▸ **DOCUMENT SECTION**:
· · · · · · ·
# Things returning to normal!!!



## happyhusband0005 (May 4, 2018)

Tom Brady still plays football. Balance restoring.


----------



## DownButNotOut (Apr 9, 2009)

What does that have to do with Baseball starting in 2...er... 3 weeks?


----------



## ThatDarnGuy! (Jan 11, 2022)

I honestly could not believe that he came out of retirement. I figured all the stories were just desperate writers trying to stir up the pot.

I know Tampa Bay is celebrating one more year of not being mediocre. 🤣


----------



## happyhusband0005 (May 4, 2018)

ThatDarnGuy! said:


> I honestly could not believe that he came out of retirement. I figured all the stories were just desperate writers trying to stir up the pot.
> 
> I know Tampa Bay is celebrating one more year of not being mediocre. 🤣


Homie has to keep representing the 45 year olds. I think the game has become so easy for him from a mental standpoint and he can still do it physically. Honestly I don't think he has lost anything, any minor physical drop off is more than made up for by the fact he knows more about the game, defenses and players than most coaches by a wide margin. It's like he knows what the defense is going to do before the defense knows what they are going to do most of the time. Gronk will still be there as well.


----------
· · · · · · ·
▸ **DATA SEGMENT**:
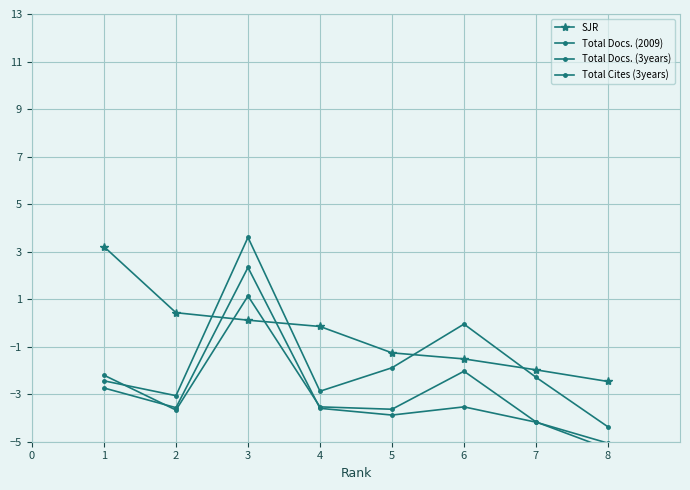

Count the number of categories in the chart.

8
· · · · · · ·
▸ **WHAT TO DO**:
1) In the Tom Brady forum thread, what did ThatDarnGuy! assume the stories about his return were at first?
2) How would you render this sentence from the Tom Brady forum thread in Spanish: "It's like he knows what the defense is going to do before the defense knows what they are going to do most of the time."
The listing comes from a separate source that has nothing to do with the thread.

▸ **ANSWERS PROVIDED**:
1) Desperate writers trying to stir up the pot.

2) Es como si supiera lo que va a hacer la defensa antes de que la propia defensa sepa lo que va a hacer la mayoría de las veces.